Smartphones have taken over our lives. Whether you're walking through Manhattan or Queens, you're likely to find people plodding down the street, eyes glued to their devices. Our need for constant connectivity has become all-consuming--and it's had a serious impact on our safety.
Since the advent of smartphones, instances of distracted driving-related traffic accidents have skyrocketed. Many states have responded by passing laws that crack down of texting while driving. However, New York legislators viewed the problem as more pervasive than that. They have enacted legislation banning all forms of device-related distraction.
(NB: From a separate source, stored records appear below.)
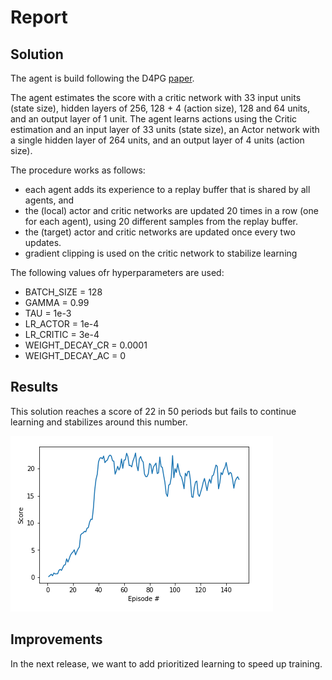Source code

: # Report

## Solution

The agent is build following the D4PG [paper](https://arxiv.org/abs/1509.02971).

The agent estimates the score with a critic network with 33 input units (state size), hidden layers of 256, 128 + 4 (action size), 128 and 64 units, and an output layer of 1 unit. The agent learns actions using the Critic estimation and an input layer of 33 units (state size), an Actor network with a single hidden layer of 264 units, and an output layer of 4 units (action size).

The procedure works as follows:
* each agent adds its experience to a replay buffer that is shared by all agents, and
* the (local) actor and critic networks are updated 20 times in a row (one for each agent), using 20 different samples from the replay buffer.
* the (target) actor and critic networks are updated once every two updates.
* gradient clipping is used on the critic network to stabilize learning

The following values ofr hyperparameters are used:
* BATCH_SIZE = 128
* GAMMA = 0.99
* TAU = 1e-3
* LR_ACTOR = 1e-4
* LR_CRITIC = 3e-4
* WEIGHT_DECAY_CR = 0.0001
* WEIGHT_DECAY_AC = 0

## Results

This solution reaches a score of 22 in 50 periods but fails to continue learning and stabilizes around this number.

![alt text](https://github.com/pablobd/ContinuousControl-D4PG/blob/master/d4pg_performance.PNG)


## Improvements

In the next release, we want to add prioritized learning to speed up training.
In New York, it is illegal to do any of the following while driving:
- Talk on a hand-held electronic device
- Write, send, receive or read any text-based messages on such a device
- View websites on such a device
- Play games on such a device
- However, a driver may use a mobile device for calling or GPS, if that device is affixed to the vehicle. In addition, a driver may call emergency services on a hand-held device, even if it is not affixed to the vehicle.
The law has been amended since it was originally passed, making penalties for infraction stiffer. A driver who has violated the law can:
- Lose five points on their driving record
- Face fines ranging from $50 to $450
- Commercial drivers, junior drivers and drivers with a probationary license or learner's permit can face additional penalties.
Whether you're in New York as a resident or a tourist, it's important that you understand the laws of the road--and the legal ramifications if you don't comply.